Daily fantasy sports sites aim to make Nevada comeback

Daily fantasy sports websites that were shut down in Nevada because they didn't have gambling licenses want to get back in the game, but officials who set policy for the gambling mecca of Las Vegas weren't impressed.

A representative for daily fantasy sports companies Fan Duel and Draft Kings proposed a new category of regulation and license fees that would help Nevada — an economically small but symbolically important state — join 41 other states where the practice is up and running.

But casino heavy-hitters on Nevada's Gaming Policy Committee expressed disappointment Tuesday with the low penalties and lack of criminal background checks in the companies' proposal, saying it didn't measure up to the state's rigorous gambling regulation.

Nevada Gaming Commission Chairman Tony Alamo says he likes daily fantasy sports, but "Nevada is the gold standard ... there's just not an appetite for 'regulation light' or 'regulation not at all.'"

Daily fantasy sports sites flooded the airwaves with TV commercials last fall, offering players quick payouts based on the performance of real-life athletes assembled into "fantasy" teams. The companies disputed that the activity was gambling, arguing that they offered games of skill and were exempt under a fantasy sports clause in the 2006 Unlawful Internet Gambling Enforcement Act.

Nevada regulators say site executives sometimes used the term "betting" to describe their own product and needed casino licenses. They ordered the companies to halt play last October.

DraftKings and FanDuel also ceased operations in states such as Illinois and New York. The industry has lobbied states to approve laws to regulate the sites and since then, eight states have done so.

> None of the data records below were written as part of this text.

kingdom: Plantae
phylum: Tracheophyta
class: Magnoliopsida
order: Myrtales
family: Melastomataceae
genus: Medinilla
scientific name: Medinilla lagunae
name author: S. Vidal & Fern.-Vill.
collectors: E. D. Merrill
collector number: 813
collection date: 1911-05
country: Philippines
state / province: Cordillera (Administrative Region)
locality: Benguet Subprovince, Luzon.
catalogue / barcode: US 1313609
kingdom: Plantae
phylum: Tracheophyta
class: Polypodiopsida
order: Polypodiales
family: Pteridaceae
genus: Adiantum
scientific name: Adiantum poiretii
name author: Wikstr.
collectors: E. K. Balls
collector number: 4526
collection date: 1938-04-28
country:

New York, a huge market for the sites, cleared five companies Monday to operate under a new state law that requires operators pay a $50,000 annual fee and a 15 percent tax on revenue.

The proposal presented to Nevada officials on Tuesday calls for a $10,000 annual licensing fee for larger operators and would require owners with at least a 15 percent stake in a company to identify themselves to the state.

Members of the committee said they were disappointed that the five-page proposal was so short and excluded background checks — an important step for the Nevada casino industry that's worked for decades to shed associations to organized crime. They also questioned whether daily fantasy sports would bring jobs and revenue to the state.

Lawyer Scott Ward, who represents Fan Duel and Draft Kings, said he was willing to work with Nevada further to come up with a more agreeable proposal.